Passage provided

There are also untold numbers of more abstract and often simpler AIs and computer systems that might suffer in the course of AGI development. For example, RL agents used for stock prediction would suffer when they incurred losses in simulations using past data or on current market transactions. RL agents in video games would suffer when shot or slain with a sword. A web browser would suffer (infinitesimally) if it failed to receive a response to an HTTP request and kept retrying in a futile attempt to achieve its desired state (successfully rendering the HTTP data). And so on. As we move down to these increasingly simpler systems, the degree of moral concern becomes almost negligible. But given the prevalence of these small, rudimentary algorithms, we should also ask whether their numerosity can compensate for their low degree of per-individual importance. I don’t know what I think about this. I incline toward apportioning most of my moral concern for bigger, more intelligent, and more clearly animal-like processes, but I wouldn’t rule out changing my mind about that.

It seems like the reason that you think that RL agents have moral significance is that they receive rewards which they are trying to maximise, and modify their behaviour to achieve that objective. Many machine-learning algorithms work in a similar way: For instance, in the training phase of a neural network designed to classify images, the network will be fed an image, output its classification, and then learn how accurate its classification is. Based on this feedback, it will modify its internal structure in order to better classify similar images. Do you think that these algorithms are deserving of moral consideration?

Material provided

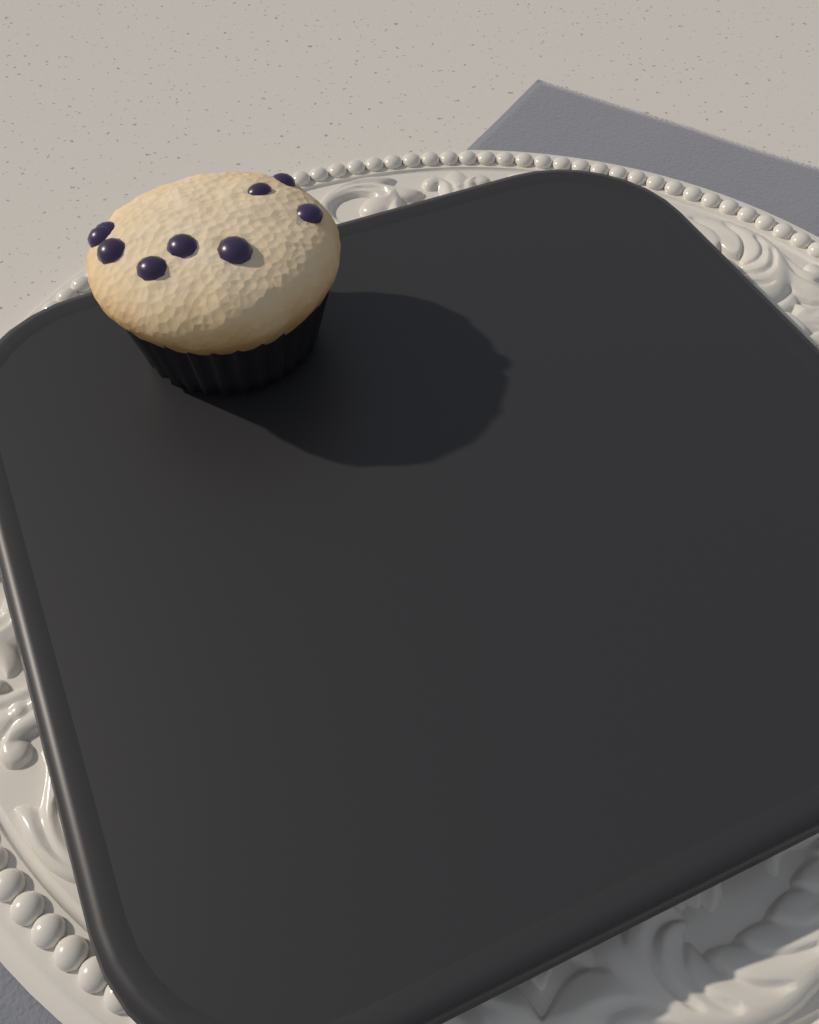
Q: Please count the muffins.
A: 1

Work instructions
A) For each statement, say whether it agrees with the passage on AI suffering. Answer yes or no and quote the deciding words from that passage.
(i) A web browser that gets no reply to an HTTP request would suffer only a tiny amount.
(ii) The writer is certain that the huge number of small algorithms makes up for their low importance each.
(iii) In the image-sorting example, the network learns how accurate its output was after giving it.
B) Pick up the passage on AI suffering after its last sentence and keep writing.
The listing has nothing to do with the passage on AI suffering.

Outputs in order
A)
(i) Yes: "A web browser would suffer (infinitesimally) if it failed to receive a response to an HTTP request"
(ii) No: "I don’t know what I think about this."
(iii) Yes: "output its classification, and then learn how accurate its classification is"

B)
As of mid-2014, I’ve become a panpsychist and think all physical/computational systems deserve some degree of moral consideration. But the more difficult question is how much importance a given system has.

I agree that non-RL learning algorithms, as well as other function optimizers, share important similarities with RL: As you say, they all involve adjusting internal parameters with the high-level goal of maximizing or minimizing some objective function.

How much we care about a given system is a fuzzy, often emotional judgment call. My heartstrings are tugged slightly more by RL agents than by supervised learners (assuming the systems have roughly comparable sophistication) because RL agents seem generally more animal-like. For example, an RL agent moving around a grid world can learn to avoid bad squares and seek good ones. A neural network also learns to “avoid” bad outcomes – by adjusting its network weights particularly strongly when it makes particularly big prediction errors – but the neural network’s response seems a bit more abstract and mathematical. Of course, an RL agent moving around a grid world is also represented abstractly by numbers (e.g., x coordinate and y coordinate), so maybe this apparent distinction is not very substantive.

Often an RL agent will use a function approximator like a neural network to handle noisy inputs. For example, the agent might have a network that receives stimuli about what state the agent is in (e.g., the agent is hungry and sees a ripe fruit) and outputs whether the agent should take a given action (e.g., whether the agent should eat what it’s looking at). In this case, the connection with neural-network learning is even more clear, since RL in this case is tuning the weights of the action-selection neural networks, combined with some other higher-level numerical manipulations.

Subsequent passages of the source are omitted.